PASSAGE FOR REVIEW section start

The treatment decision for RAI ablation must be individualized based on the individual risk profile of the patient, balancing the risk and benefits [23]. A personalized postoperative approach for the management of DTC with low-risk status should be considered.

The feasibility of a randomized controlled trial investigating potential benefit of adjuvant radioiodine ablation in differentiated thyroid cancer has been frequently discussed; the sample size required to determine whether a mortality benefit exits with this intervention may not be feasible, especially given the rarity of thyroid cancer-related mortality in low-risk papillary cancer patients [23, 24]. However, a randomized controlled trial including a carefully stratified randomization strategy, with the outcome of recurrence may be feasible [25]. Large randomized controlled trials comparing any particular postoperative strategy, especially using recommended response criteria by American Thyroid Association (ATA), with the intention of modulating decision making on RAI remnant ablation or RAI treatment are needed [26].

According to the nine Martinique principles [27], the goals of 131-I therapy must be defined, as remnant ablation, adjuvant treatment, or treatment of known disease; the importance of evaluating postoperative disease status and multiple other factors beyond clinicopathologic staging assessments in 131-I, including serum Tg measurement, neck ultrasonography and diagnostic radioactive iodine scanning [4], therapy decision making should be described; it should be recognized that the optimal administered activity of 131-I adjuvant treatment cannot be definitely determined from the published literature. Until definitive data are available, selection of the administered 131-I activity for individual adjuvant treatment should be preferably based on multidisciplinary team management recommendations [27].

Various definitions of ablation success concerning stimulated Tg has been used in studies investigating the longer-term recurrence of DTC. According to the 2015 ATA management guidelines for differentiated thyroid cancer, after total thyroidectomy and radioiodine ablation, an excellent response was defined as TSH-stimulated Tg of < 1 μg/mL [4, 28]. Biochemical incomplete response was defined as TSH- stimulated Tg of ≥10 ng/mL; 20% of which develop structural disease, and less than 1% disease specific death [4]. In the primary studies, which we included in our meta-analysis, the ablation success was defined as TSH-stimulated Tg < 2 ng/mL or ≤ 1 ng/mL, respectively, in three trials [3, 19, 21] and as Tg < 10 ng/mL in one trial [20]; which is concurring with the 2015 ATA guidelines [4].

PASSAGE FOR REVIEW section end

* [WHAT TO WORK ON]
**a)** List the possible goals of 131-I therapy that the passage on radioiodine ablation gives under the nine Martinique principles.
**b)** In the passage on radioiodine ablation, what TSH-stimulated Tg level defines a biochemical incomplete response?
**c)** Extend the passage on radioiodine ablation in thyroid cancer past its last sentence.
The material that follows comes from a different source than the passage on radioiodine ablation.

DATA EXCERPTS section start

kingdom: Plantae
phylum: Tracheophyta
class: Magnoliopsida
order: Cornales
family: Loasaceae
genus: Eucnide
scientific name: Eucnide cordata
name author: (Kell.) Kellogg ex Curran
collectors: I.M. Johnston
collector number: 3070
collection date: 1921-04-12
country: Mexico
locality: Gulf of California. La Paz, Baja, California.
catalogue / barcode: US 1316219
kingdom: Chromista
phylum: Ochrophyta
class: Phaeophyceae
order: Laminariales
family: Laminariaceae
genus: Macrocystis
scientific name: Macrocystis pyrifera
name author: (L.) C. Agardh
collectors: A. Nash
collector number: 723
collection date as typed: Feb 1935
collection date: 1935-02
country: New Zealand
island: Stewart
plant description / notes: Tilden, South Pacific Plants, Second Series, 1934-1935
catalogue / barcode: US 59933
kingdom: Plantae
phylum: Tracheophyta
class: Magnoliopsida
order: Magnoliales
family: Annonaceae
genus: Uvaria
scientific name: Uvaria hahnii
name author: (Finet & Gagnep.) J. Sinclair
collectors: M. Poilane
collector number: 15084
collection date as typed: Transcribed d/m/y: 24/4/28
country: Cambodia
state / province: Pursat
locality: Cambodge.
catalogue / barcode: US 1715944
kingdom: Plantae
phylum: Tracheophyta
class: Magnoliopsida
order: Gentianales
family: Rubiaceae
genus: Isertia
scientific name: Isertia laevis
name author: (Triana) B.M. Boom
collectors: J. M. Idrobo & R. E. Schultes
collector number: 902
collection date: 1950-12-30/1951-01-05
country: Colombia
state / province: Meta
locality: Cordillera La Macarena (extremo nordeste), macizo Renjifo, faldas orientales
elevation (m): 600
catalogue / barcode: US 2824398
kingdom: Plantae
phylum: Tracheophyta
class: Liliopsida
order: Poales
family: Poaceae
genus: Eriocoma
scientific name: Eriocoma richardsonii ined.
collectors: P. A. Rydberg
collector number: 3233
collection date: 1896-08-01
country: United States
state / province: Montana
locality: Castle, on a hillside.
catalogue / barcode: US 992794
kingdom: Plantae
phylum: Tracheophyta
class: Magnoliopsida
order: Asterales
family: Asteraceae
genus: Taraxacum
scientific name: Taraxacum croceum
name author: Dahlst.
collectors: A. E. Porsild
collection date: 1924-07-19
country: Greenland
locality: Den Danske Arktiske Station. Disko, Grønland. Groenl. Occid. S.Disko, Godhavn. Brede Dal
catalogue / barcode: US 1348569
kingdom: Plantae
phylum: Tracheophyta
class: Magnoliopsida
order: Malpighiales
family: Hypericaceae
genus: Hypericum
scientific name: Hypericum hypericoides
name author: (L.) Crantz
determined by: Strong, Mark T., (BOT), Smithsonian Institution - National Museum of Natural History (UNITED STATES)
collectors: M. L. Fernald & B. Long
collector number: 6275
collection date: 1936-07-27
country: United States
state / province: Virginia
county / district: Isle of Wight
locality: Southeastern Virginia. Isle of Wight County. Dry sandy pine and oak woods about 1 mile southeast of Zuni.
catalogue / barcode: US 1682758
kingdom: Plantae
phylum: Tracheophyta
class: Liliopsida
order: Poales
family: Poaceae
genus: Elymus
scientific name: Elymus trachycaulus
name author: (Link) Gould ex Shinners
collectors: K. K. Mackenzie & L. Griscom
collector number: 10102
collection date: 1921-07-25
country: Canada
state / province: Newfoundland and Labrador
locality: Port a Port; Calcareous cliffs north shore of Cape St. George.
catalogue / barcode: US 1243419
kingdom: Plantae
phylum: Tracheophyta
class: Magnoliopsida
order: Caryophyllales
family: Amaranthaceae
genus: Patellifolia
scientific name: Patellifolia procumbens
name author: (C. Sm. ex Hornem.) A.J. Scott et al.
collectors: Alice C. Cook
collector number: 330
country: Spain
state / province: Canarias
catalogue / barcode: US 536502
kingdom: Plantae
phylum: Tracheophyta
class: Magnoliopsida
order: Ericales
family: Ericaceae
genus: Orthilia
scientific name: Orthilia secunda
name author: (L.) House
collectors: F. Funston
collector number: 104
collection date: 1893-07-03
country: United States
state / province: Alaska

DATA EXCERPTS section end

* [ANSWERS TO EACH TASK]
**a)**
- Remnant ablation
- Adjuvant treatment
- Treatment of known disease

**b)** A TSH-stimulated Tg of ≥10 ng/mL.

**c)**
Kukulsa et al. [20] defined TSH-stimulated Tg of < 10 ng/ml (a gray zone) as successful ablation, in agreement with the ATA management guidelines, not as excellence response, but at least not as suspicious of biochemical incomplete response. Our subgroup analysis regarding the TSH-stimulated thyroglobulin values (< 10 ng/mL versus < 2 ng/mL versus ≤1 ng/mL) showed no influence on longer-term recurrence rate (Fig. 4). The 2015 ATA guideline recommend in low-risk and intermediate-risk patients (recommendation No. 63) who have had remnant ablation, measurement of Tg at 16–18 months after TSH stimulation to verify absence of disease (defined as excellence response) [4]. Hence, in further primary studies investigating the long-term recurrence of DTC, for TSH stimulated Tg a cut-off of < 1 ng/mL should be used.

In our study there are some limitations. First one is the small number of included trials. However, currently in the literature there exists only four trials, which meets our inclusion criteria. Second, we cannot exclude publication bias; the visual interpretation of funnel plots may be too subjective, and even in absence of asymmetry in funnel plot, bias cannot be excluded. We did not performed the Egger’s regression test, as it has a low power when the number of studies included is small [15]. Third, due to the small number of trials, the information given by the subgroup analyses is limited.

Conclusions

Our results indicate that the longer-term (median follow-up period 4.3–10 years) recurrence rate among patients who had low radioactive iodine ablation was not higher than for high dose. However, because of the small number of published trials on this issue, further appropriate RCTs analyzing the long-term recurrence after DTC are necessary.